People from the area have in fact flung Cumbrian silt through the door of 10 Downing Street, and seen it cleaned away by men in radiation gear. People from the area have raised money to buy Geiger counters, so that they will not have to depend on the government for information about their circumstances. There have been demonstrations, strikes, and votes of no confidence in the management at intervals over thirty years.
Neither the Times nor the Post mentions the lake of plutonium and other radioactive substances which lies off the Cumbrian coast. Both mention alarm caused by leukemia cases too few to be statistically reliable, repeating a bitterly disputed claim by the British government; that is, by the plant’s owners and operators. In fact, one child in sixty dies of cancer in the village nearest the plant, and rates in other villages in the region are comparable. To find ambiguous these high rates of a radiation-induced illness in a radioactive environment seems to me willful at best. But the American press has a tourist-bus mentality, a keen and persisting interest in pubs and arts festivals, and will seek out what it considers “typical” and “authentic” while one example of either remains on earth, at the same time ignoring whatever fails to confirm its very banal expectations. There is nothing sinister in any single instance of failure in an institution which fails routinely.
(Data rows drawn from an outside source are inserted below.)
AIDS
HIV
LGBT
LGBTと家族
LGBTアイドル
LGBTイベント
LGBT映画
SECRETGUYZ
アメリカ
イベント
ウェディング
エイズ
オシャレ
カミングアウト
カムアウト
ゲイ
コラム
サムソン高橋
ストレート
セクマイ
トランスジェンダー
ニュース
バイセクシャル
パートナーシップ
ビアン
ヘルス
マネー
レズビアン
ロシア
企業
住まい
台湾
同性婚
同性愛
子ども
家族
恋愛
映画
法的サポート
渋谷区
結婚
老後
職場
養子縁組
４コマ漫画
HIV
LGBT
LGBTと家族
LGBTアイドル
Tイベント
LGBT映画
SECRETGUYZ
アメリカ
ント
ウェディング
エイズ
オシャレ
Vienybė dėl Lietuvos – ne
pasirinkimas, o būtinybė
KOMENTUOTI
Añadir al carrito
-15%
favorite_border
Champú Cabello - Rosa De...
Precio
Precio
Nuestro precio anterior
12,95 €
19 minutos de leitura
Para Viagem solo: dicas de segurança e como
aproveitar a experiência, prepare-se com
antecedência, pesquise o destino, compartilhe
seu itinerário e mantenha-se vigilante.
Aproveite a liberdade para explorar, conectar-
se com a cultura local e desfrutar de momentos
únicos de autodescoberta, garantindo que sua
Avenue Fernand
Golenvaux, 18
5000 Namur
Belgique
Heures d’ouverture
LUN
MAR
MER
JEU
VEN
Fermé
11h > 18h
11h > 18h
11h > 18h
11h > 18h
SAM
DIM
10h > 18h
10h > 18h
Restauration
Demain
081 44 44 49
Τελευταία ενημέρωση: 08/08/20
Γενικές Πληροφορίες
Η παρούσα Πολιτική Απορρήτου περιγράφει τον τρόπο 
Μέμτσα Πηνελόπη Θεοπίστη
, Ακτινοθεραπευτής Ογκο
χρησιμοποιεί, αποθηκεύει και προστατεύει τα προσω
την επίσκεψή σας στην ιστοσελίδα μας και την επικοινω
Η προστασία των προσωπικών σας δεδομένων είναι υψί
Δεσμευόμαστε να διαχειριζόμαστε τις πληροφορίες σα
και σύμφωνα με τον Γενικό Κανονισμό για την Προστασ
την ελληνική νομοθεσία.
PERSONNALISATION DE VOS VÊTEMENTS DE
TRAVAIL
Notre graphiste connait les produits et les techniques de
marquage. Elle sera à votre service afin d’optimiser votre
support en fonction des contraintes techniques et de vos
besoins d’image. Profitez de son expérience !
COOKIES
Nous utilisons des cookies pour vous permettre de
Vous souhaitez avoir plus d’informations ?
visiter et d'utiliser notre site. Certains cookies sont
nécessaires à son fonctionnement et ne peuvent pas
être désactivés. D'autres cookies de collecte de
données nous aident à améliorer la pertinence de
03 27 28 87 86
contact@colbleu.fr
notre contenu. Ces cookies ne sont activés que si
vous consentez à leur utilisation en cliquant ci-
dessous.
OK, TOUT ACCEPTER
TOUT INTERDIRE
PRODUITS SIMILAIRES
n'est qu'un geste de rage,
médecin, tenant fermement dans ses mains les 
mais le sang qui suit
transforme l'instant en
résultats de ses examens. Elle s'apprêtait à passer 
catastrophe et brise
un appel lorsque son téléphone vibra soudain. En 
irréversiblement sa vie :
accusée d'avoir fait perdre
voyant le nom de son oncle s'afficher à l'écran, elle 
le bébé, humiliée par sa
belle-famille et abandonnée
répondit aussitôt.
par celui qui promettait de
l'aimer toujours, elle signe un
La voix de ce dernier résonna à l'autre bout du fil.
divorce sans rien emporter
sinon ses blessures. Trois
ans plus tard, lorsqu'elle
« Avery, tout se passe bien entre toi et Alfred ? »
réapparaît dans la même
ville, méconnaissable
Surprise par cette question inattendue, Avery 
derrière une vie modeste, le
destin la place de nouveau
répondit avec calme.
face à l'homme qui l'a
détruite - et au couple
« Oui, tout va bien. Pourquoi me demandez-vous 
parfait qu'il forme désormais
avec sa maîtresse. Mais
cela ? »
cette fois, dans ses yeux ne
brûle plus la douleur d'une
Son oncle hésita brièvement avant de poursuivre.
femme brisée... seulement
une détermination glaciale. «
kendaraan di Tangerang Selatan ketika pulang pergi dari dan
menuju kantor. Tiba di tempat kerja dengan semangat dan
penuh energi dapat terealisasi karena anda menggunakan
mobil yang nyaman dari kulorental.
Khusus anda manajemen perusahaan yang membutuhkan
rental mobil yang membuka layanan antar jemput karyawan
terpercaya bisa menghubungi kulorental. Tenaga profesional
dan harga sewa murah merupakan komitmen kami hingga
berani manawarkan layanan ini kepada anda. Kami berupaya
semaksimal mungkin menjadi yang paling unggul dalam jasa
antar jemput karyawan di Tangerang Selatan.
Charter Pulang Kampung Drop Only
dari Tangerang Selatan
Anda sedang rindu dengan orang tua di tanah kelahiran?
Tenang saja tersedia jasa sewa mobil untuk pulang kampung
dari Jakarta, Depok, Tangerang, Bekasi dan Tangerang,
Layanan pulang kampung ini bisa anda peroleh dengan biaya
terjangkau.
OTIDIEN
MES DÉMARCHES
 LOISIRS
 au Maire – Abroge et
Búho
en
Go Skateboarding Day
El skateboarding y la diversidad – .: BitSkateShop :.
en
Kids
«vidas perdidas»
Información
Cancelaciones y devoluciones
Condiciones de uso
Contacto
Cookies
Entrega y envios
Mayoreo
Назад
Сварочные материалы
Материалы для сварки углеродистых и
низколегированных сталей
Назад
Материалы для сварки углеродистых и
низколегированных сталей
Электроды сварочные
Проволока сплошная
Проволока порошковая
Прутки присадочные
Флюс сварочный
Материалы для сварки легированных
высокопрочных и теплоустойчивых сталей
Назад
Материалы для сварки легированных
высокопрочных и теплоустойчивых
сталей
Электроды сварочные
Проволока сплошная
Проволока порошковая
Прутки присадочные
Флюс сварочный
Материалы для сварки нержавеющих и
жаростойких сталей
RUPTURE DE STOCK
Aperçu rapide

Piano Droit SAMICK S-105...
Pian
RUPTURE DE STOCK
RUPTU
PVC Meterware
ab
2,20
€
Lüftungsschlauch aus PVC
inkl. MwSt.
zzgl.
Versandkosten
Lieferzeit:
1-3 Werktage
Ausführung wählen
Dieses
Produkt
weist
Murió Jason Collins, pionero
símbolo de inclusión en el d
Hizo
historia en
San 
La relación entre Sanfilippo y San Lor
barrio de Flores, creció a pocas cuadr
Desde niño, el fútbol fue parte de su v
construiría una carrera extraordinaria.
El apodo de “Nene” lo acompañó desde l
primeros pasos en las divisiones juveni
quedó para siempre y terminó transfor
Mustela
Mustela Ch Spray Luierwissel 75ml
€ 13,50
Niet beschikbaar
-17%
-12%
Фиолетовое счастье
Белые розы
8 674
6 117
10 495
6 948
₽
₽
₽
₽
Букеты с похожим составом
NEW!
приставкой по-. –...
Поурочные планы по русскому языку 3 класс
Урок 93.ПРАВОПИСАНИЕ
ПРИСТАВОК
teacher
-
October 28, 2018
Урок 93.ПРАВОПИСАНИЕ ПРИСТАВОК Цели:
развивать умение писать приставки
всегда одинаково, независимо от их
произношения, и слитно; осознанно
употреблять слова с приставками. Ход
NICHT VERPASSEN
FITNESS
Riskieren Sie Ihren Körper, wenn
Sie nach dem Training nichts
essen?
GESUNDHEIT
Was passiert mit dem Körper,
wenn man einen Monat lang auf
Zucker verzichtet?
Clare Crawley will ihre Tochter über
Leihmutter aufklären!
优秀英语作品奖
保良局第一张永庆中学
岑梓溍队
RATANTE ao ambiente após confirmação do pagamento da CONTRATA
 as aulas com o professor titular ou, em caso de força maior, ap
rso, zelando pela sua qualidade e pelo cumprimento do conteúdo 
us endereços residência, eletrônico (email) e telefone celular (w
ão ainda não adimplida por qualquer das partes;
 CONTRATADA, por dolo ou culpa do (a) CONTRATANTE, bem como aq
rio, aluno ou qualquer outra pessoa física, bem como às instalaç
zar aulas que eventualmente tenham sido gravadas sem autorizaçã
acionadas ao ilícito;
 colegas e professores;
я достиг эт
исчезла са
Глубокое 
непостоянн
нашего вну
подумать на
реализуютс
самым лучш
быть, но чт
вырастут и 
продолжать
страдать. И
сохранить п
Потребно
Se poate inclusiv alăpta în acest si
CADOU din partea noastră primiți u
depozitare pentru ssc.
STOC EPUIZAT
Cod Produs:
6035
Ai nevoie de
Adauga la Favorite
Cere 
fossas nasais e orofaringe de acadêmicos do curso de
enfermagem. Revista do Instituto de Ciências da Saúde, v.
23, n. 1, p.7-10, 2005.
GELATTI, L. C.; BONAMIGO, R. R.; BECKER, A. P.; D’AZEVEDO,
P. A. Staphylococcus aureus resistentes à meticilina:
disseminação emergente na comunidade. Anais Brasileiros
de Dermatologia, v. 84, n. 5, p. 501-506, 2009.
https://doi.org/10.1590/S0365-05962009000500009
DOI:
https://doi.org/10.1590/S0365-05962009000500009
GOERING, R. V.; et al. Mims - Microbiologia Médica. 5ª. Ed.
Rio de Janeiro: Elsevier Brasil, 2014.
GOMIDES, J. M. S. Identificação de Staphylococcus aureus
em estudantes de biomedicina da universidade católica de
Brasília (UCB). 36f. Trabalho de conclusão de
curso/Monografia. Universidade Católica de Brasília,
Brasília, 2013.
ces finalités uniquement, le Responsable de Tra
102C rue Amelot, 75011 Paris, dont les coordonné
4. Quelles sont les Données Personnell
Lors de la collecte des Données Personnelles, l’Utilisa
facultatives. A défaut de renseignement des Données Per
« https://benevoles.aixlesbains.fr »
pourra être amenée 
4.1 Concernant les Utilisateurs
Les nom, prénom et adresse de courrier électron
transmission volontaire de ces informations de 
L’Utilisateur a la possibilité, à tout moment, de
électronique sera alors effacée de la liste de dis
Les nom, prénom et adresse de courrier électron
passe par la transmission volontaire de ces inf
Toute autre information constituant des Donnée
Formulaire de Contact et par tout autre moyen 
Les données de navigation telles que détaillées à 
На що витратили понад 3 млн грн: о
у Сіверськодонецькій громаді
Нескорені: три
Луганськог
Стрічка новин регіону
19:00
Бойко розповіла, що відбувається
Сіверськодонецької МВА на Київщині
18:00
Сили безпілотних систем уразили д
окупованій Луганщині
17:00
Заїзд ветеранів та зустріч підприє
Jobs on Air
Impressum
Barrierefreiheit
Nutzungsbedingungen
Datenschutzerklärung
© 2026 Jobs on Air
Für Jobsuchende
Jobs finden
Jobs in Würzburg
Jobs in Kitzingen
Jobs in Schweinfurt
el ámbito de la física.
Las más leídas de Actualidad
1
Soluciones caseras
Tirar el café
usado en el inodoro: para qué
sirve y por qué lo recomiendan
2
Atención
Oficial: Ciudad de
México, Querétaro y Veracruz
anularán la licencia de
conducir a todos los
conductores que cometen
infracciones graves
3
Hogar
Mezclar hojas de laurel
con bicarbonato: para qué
The problem of how an enterprise can prosper, pouring plutonium into the world environment, when contamination of this kind is held to be among the worst potential consequences of a nuclear war, perplexes me deeply. I experience resistance from my hearers, as often as I raise the subject of Sellafield, even though I can document what I say from the most reputable British sources. An American marine biologist assures me that Britain has more naturalists per capita than any other country in the world. I am sure he is correct. This does not mean the British landscape or population enjoys an abundance of informed solicitude. It means that two apparently incompatible tendencies exist side by side. The character of Sellafield is not in dispute. And since Britain is distinguished among European nations for the degree of its contamination, both radioactive and chemical, it is perhaps appropriate to ponder the attributes of British naturalist enthusiams which permit, and disguise, an unaccountably brutal indifference to nature. This nation of birdwatchers and dahlia fanciers uses 2,4,5 T, the dioxin-contaminated defoliant banned in every other Western country because dioxin is, like plutonium, often called the most potent man-made toxin. Why should Britain go to the lengths it does to keep rabies out of the country, bothering over lap dogs, while importing chemical wastes? To the extent that dramatizing one highly controllable problem creates an impression of caution and fastidiousness in matters of public health, the illusion is dangerous. For just the same reason, those famous naturalists constitute the opposite of a defense of nature. Britain is a country where information about industrial pollution in drinking water is kept from the public on the grounds that divulging its composition might reveal a trade secret important to the polluting firm’s competitive success.